A FABULAÇÃO COMO GESTO – Mostra Brasil 1: Fabulações do agora

Por Amanda Soares

Fabulações do Agora é o primeiro programa da Mostra Brasil do 31º Festival de Curtas Kinoforum. Numa conjugação entre passado e presente, o exercício de imaginação se apresenta para além da representação, na construção de novas realidades possíveis. Com linguagens e estéticas distintas, os curtas abordam processos de opressão e apagamentos, relações entre colonizador e colonizado, ao mesmo tempo em que propõem novas formas de existência. Entre humor, metalinguagem, terror, drama e performance, a busca por novas narrativas e formas de realização se impõe nos quatro títulos.

Uma das proposições da fábula no cinema contemporâneo é a possibilidade de contar histórias atravessadas por opressões que não se restrinjam apenas à representação identitária. Ao se debruçar sobre a fabulação no cinema negro, a crítica e pesquisadora Kênia Freitas articula o pensamento do crítico Tavia Nyong’o e o da escritora Saidiya Hartman. Nyong’o propõe aos realizadores novas formas de performance e produção que os libertem de modos de representação esperados tradicionalmente, por meio da afrofabulação. Hartman, diante da constatação da impossibilidade de se representar a violência sofrida pelos africanos no processo de escravidão, delimita o conceito de fabulação crítica. A escritora se debruça sobre a abordagem da história sem reproduzir a violência e define a fabulação da narrativa como possibilidade. A fabulação crítica aqui pode ser aplicada ao cinema feito sobre e por indivíduos marginalizados, como o cinema negro e indígena.

Em Alfazema, de Sabrina Fidalgo, a narrativa se aproxima do conceito de fábula tradicional. Após uma noite de carnaval, Flaviana, atormentada pela culpa por ter levado um desconhecido para casa, precisa lidar com o moralismo cristão. As figuras de diabo e anjo da guarda, interpretadas por atrizes brancas, alimentam os conflitos internos da personagem. Ao operar a metalinguagem, o filme aborda os atravessamentos da mulher negra pela ironia e pelo humor. Já em O Verbo se fez Carne, de Ziel Karapotó, a performance é a linguagem primordial para a fabulação. Por meio de um ritual, o indígena Ziel Karapotó se liberta da língua e da palavra cristã. Em um gesto duplo, a linguagem é tanto forma quanto tema, enquanto se constitui como denúncia ao processo colonizador.
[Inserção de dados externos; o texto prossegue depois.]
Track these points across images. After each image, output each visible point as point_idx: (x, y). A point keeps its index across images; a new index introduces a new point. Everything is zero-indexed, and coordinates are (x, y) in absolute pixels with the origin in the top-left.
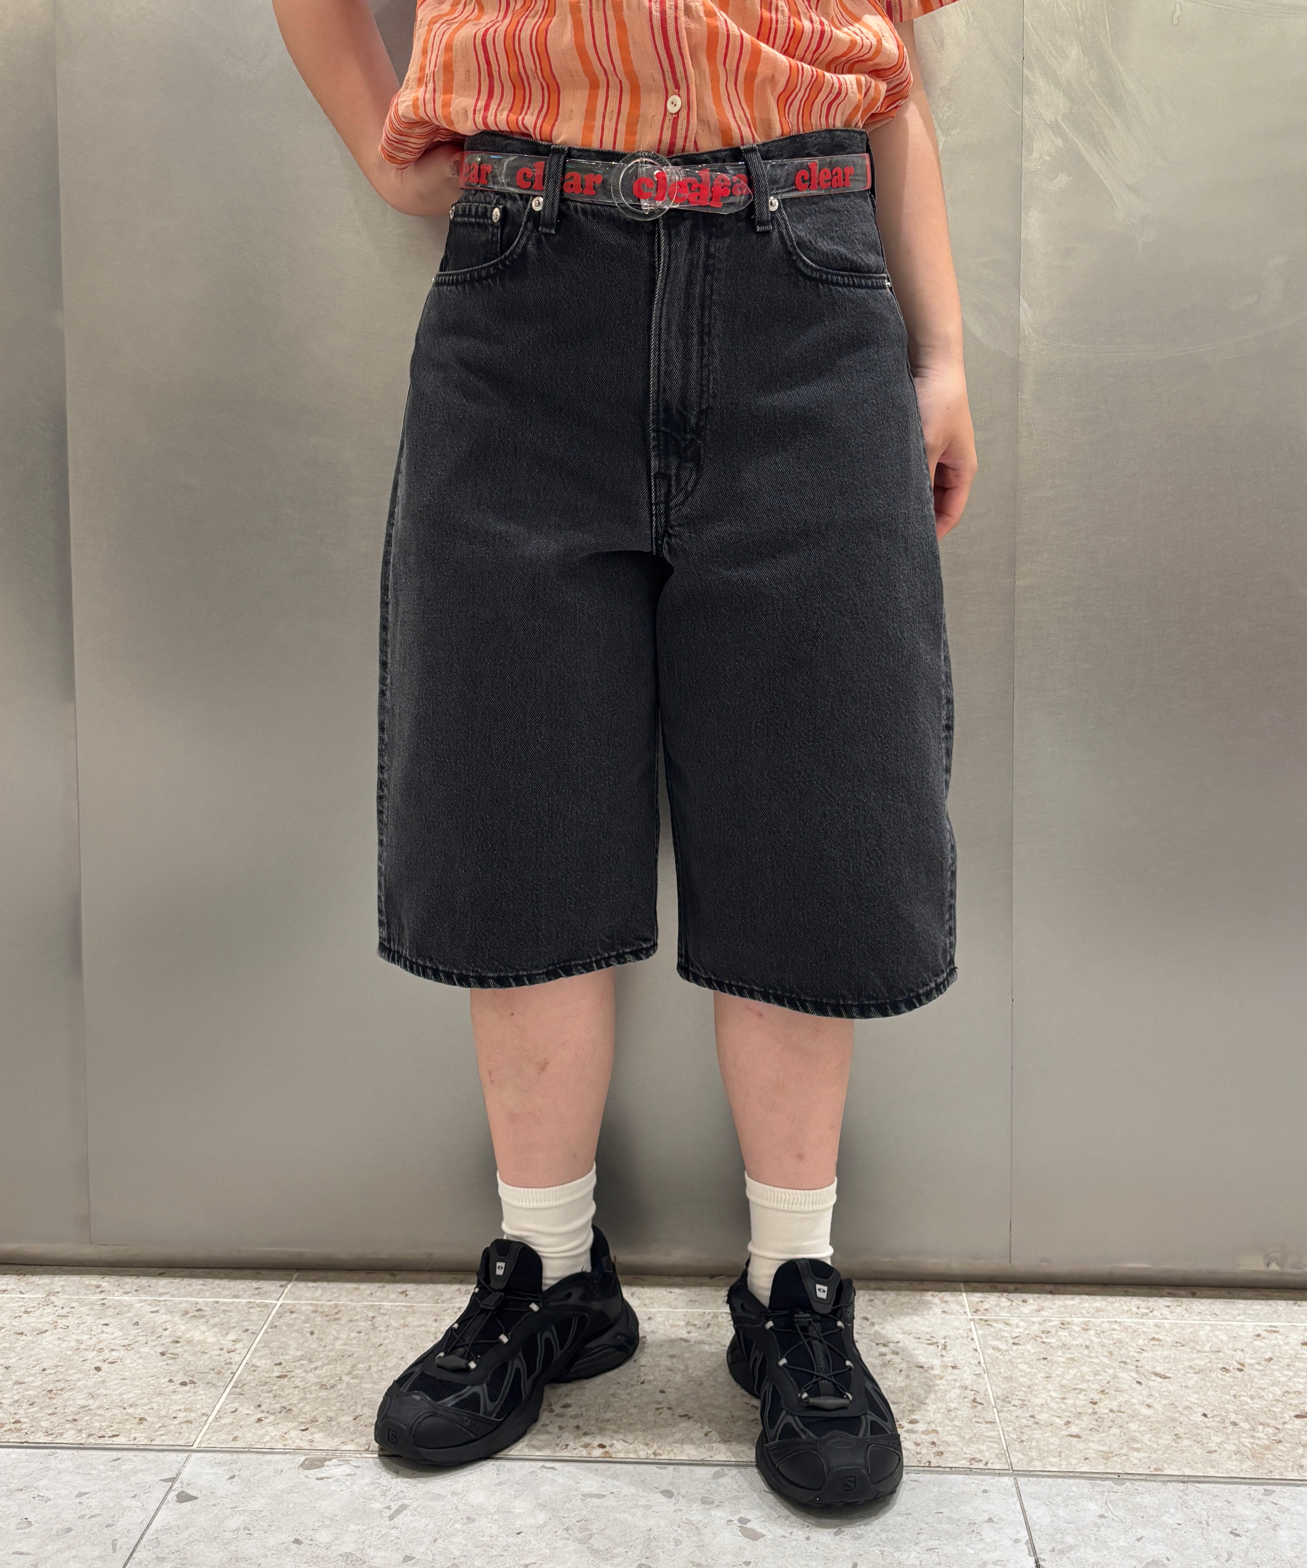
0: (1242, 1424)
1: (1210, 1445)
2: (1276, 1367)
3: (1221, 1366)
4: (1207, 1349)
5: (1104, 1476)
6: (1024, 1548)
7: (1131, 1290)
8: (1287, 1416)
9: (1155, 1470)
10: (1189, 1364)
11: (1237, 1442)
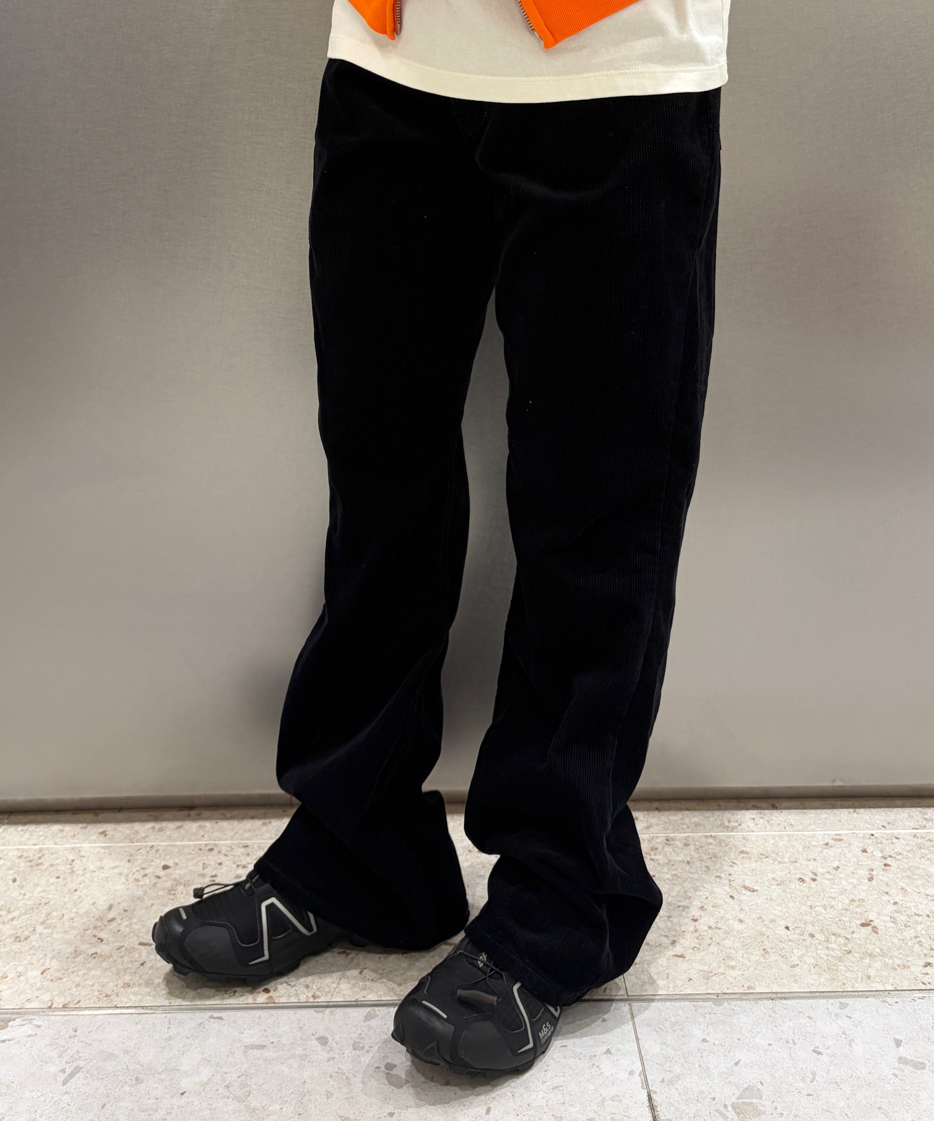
0: (818, 936)
1: (792, 959)
2: (843, 876)
3: (798, 876)
4: (786, 860)
5: (705, 997)
6: (637, 1080)
7: (723, 804)
8: (854, 925)
9: (748, 988)
10: (773, 876)
11: (815, 955)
Além da linguagem, que se manifesta com elementos de terror em Egum, de Yuri Costa, os filmes conjugam uma forte tensão entre os sujeitos opostos no processo de colonização. Em Egum, o inimigo que bate à porta de casa não hesita em invadir seu território doméstico. “Deve ter sido difícil chegar onde você chegou. Os tempos realmente estão mudando”, diz o homem branco ao jovem negro que se tornou jornalista e escritor. Já Lugar Algum, de Gabriel Amaral, é um filme que se constitui nessa tensão. Nego vive na fazenda de seu patrão, Rafael. Por promessas e o sonho de uma vida, o personagem abdica de sua dimensão pessoal. O conflito entre os dois é exposto quando Rafael decide vender a fazenda, já que a venda inclui também o corpo e a existência de Nego.
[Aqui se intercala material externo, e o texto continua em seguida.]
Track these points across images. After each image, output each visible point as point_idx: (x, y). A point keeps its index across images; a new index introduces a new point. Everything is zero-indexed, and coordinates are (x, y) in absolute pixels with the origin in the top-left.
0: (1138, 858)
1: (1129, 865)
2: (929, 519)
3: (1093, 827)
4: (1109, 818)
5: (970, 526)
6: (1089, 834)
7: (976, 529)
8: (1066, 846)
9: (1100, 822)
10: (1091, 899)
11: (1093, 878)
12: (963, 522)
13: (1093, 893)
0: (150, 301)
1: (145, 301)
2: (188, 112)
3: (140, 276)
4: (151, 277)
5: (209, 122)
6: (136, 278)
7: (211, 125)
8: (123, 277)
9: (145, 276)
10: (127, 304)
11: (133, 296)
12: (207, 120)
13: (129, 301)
As nuances da fabulação nos curtas são também permeadas pela religião. A performance de Ziel Karapató é um ritual sincrético, com elementos cristãos e indígenas. Alfazema subverte os símbolos cristãos. Além das figuras de anjo e diabo, uma deusa negra é interpretada por Elisa Lucinda. A deusa, que bebe gim e fuma baseado, recrimina Flaviana apenas por tomar um ácido de procedência duvidosa. Em Egum, a religião de matriz africana é extremamente importante. Ela é alegoria para o sofrimento das inúmeras mães de jovens vítimas do genocídio negro. A ancestralidade é construída na figura da avó, que reforça a importância da sabedoria da oralidade numa família atravessada pelos traumas de opressão e violência. A roda de gira como processo de cura é também experimentada enquanto linguagem e compreensão de um passado que está sempre presente: “Nossos antepassados estão aqui. Seu irmão está aqui”.
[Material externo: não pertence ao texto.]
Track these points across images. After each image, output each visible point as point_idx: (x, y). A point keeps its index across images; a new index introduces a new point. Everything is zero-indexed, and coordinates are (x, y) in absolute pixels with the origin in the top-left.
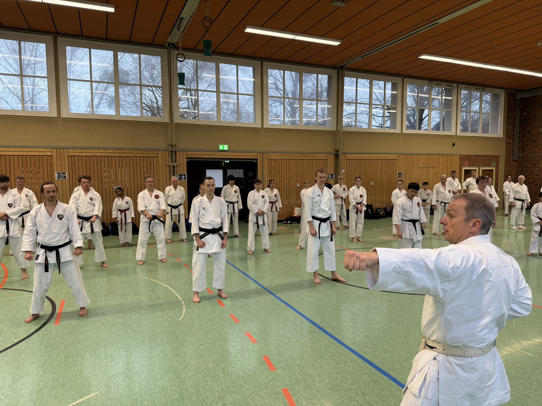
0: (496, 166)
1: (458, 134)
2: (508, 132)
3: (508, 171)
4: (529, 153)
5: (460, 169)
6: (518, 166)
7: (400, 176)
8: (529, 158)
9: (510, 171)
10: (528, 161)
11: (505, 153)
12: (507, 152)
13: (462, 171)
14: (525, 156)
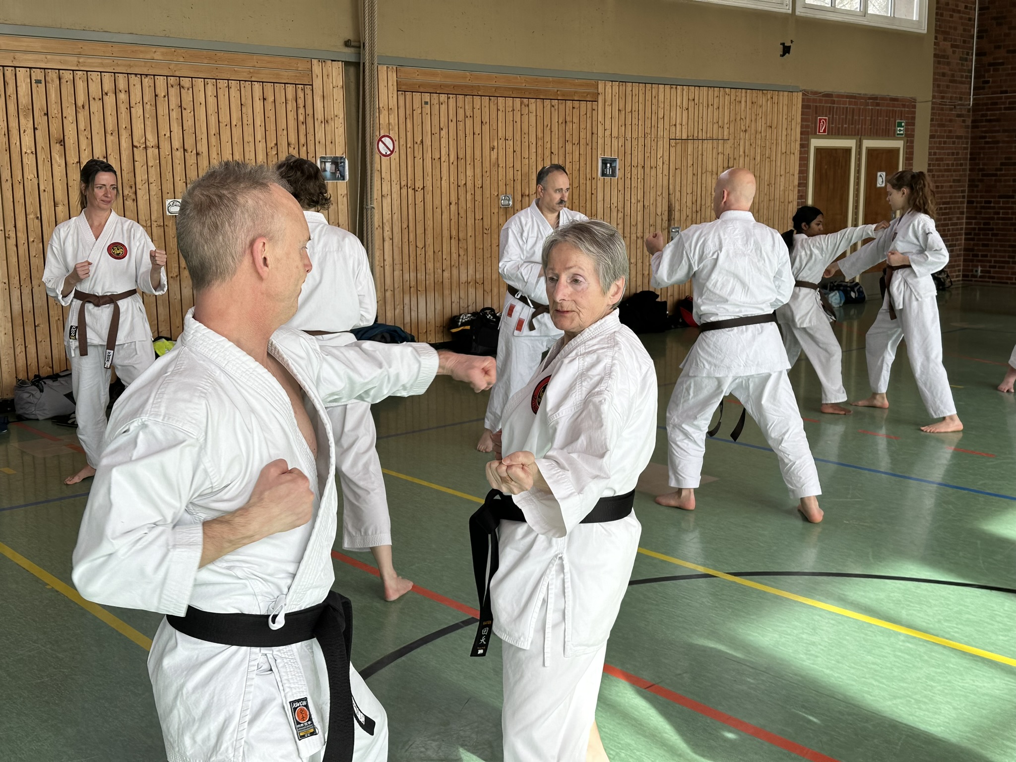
0: (907, 135)
1: (799, 11)
2: (942, 15)
3: (940, 154)
4: (1002, 92)
5: (802, 146)
6: (966, 138)
7: (609, 171)
8: (1000, 109)
9: (944, 154)
10: (998, 120)
11: (933, 91)
12: (939, 86)
13: (808, 152)
14: (986, 104)
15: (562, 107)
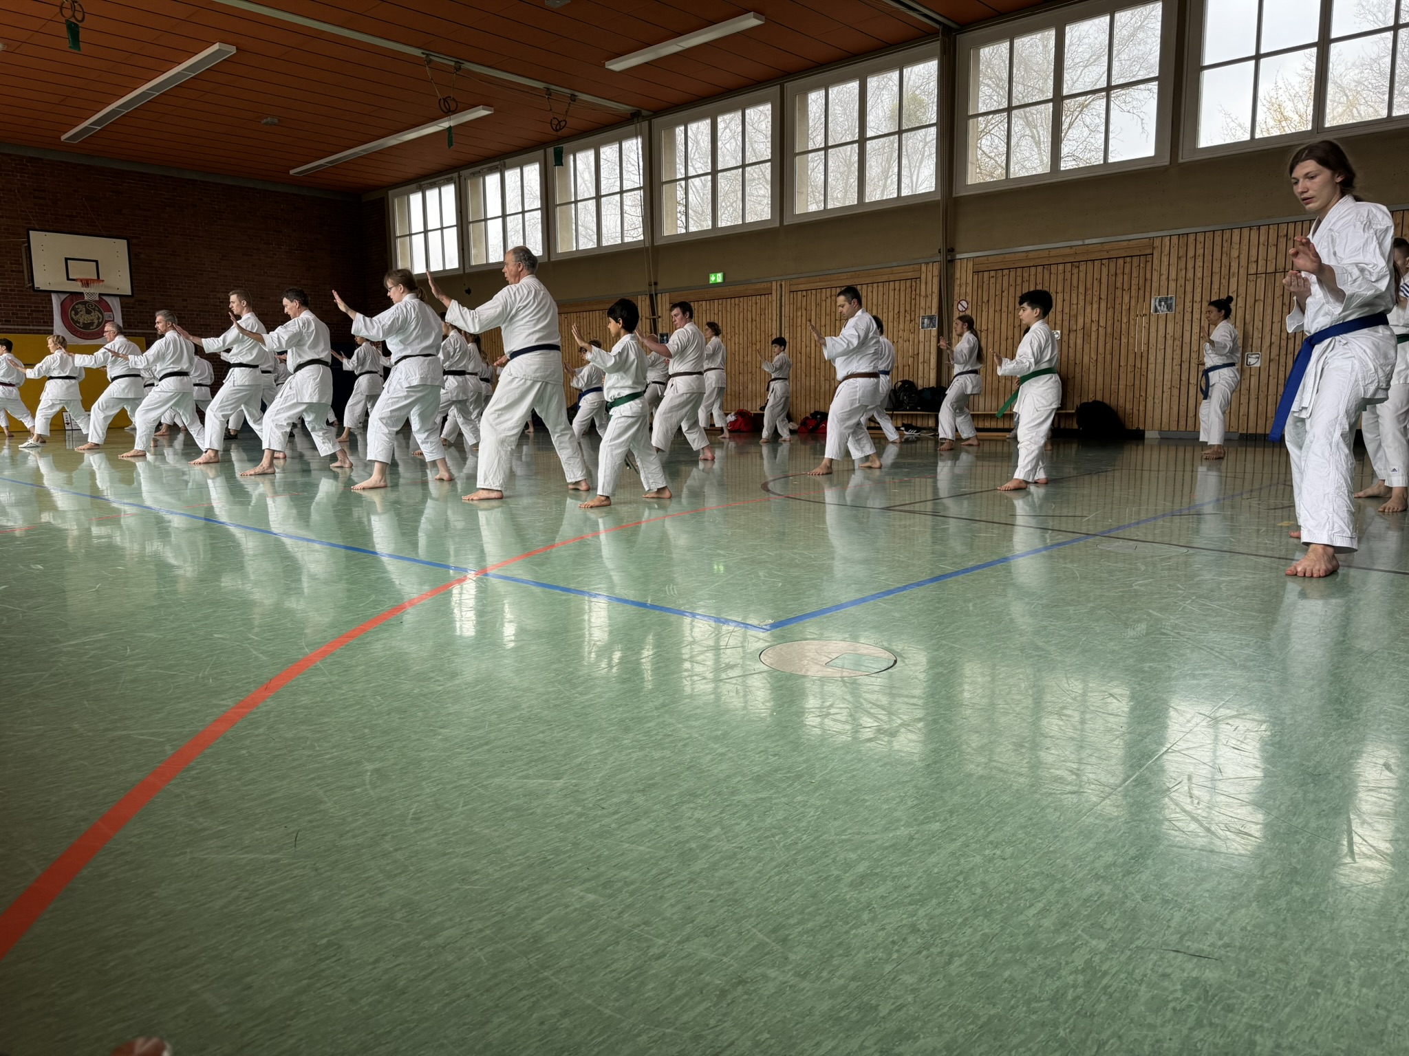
15: (1112, 265)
Do oceano como abismo em Egum à reflexão sobre a liberdade que se adquire em Lugar Algum, esses filmes não pretendem apenas abordar as consequências dos processos coloniais e racistas nos corpos marginalizados. Da fabulação de novas existências, destaco o trecho de Alfazema em que a diretora Sabrina Fidalgo e Elisa Lucinda são as detentoras do poder em cena e no set de filmagem, ordenando e reconduzindo os corpos ao Carnaval.